Sinon ce « foodie » frénétique vit plus ou moins seul et se console de rencontres féminines parfois improbables en retrouvant son indécrottable bande de potes : Arnold (Eric Wareheim), un géant au grand cœur, Brad (Kelvin Yu), beau gosse d’origine chinoise, et Denise (Lena Waithe), l’amie d’enfance de Dev, lesbienne afro-américaine à casquette et dreadlocks un rien « butch ».
A la fin de la première saison, Dev, déprimé après la rupture avec celle qui partageait sa vie depuis un an, achetait un billet d’avion pour Modène, en Italie, afin d’y apprendre à faire la pasta. Au début de la deuxième saison (bien plus aboutie et fine que la précédente), on l’y retrouve alors qu’il a passé là-bas quelques semaines – rejoint pour quelques jours par Arnold.
Camaraderie de façade
De retour à New York, Dev anime désormais une émission de télé-réalité culinaire, passablement idiote, consacrée aux cupcakes. Il se remet à la recherche de l’âme sœur quand la belle Francesca (Alessandra Mastronardi) – qu’il avait connue dans la manufacture de pâtes à Modène – lui rend visite avec son fiancé, et ravive chez Dev un sentiment amoureux enfoui derrière une camaraderie de façade.
Avec cette trame, Aziz Ansari, qui a créé Master of None en 2015 avec son ami Alan Yang, a imaginé l’une des séries les plus attachantes du moment. A la fois drôle et touchante, elle est d’un esprit typiquement new-yorkais : les amateurs de Louie, de Louis C. K., de Girls, de Lena Dunham, et des films de Woody Allen seront en terrain familier.

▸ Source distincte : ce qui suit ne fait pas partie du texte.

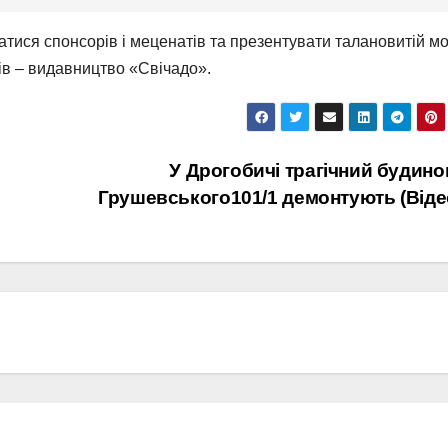
атися спонсорів і меценатів та презентувати талановитій м
рів – видавництво «Свічадо».
У Дрогобичі трагічний будино
Грушевського101/1 демонтують (Віде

Master of None est new-yorkais aussi et surtout par le fait que le milieu que fréquente Dev est beaucoup plus divers que celui de Girls, par exemple (à qui l’on a beaucoup reproché sa distribution « caucasienne »). Avec beaucoup de tendresse amusée, la caméra se balade dans les milieux familiaux de Dev et de ses amis et campe des saynètes irrésistibles.
Aziz Ansari | Netflix
A l’heure où Netflix défraie la chronique par sa remise en question du cinéma sur grand écran, cette série montre ce que peut apporter la diffusion hors cadre télévisuel (sans césures pour coupures de publicité, sans formatage temporel strict et, il va de soi, sans censure du propos). Ainsi, on notera les étirements et suspensions du temps et du récit, avec des épisodes plus longs, comme le magnifique neuvième de cette saison 2 – une sorte de parenthèse enchantée –, qui dure pas loin d’une heure.
Enfin, Master of None se prête au jeu de la parodie en se payant effrontément la tête de la série documentaire « Chef’s Table », de Netflix, et d’émissions (en particulier « Cupcake Wars ») de Food Network, la chaîne culinaire nord-américaine. Tout cela est décidément jouissif, subtilement inventif et le plus souvent à mourir de rire.
Master of None, saison 2, série créée par Aziz Ansari et Alan Yang. Avec Aziz Ansari, Alessandra Mastronardi, Eric Wareheim, Lena Waithe, Kelvin Yu (EU, 2017, 10 × 28 - 54 min).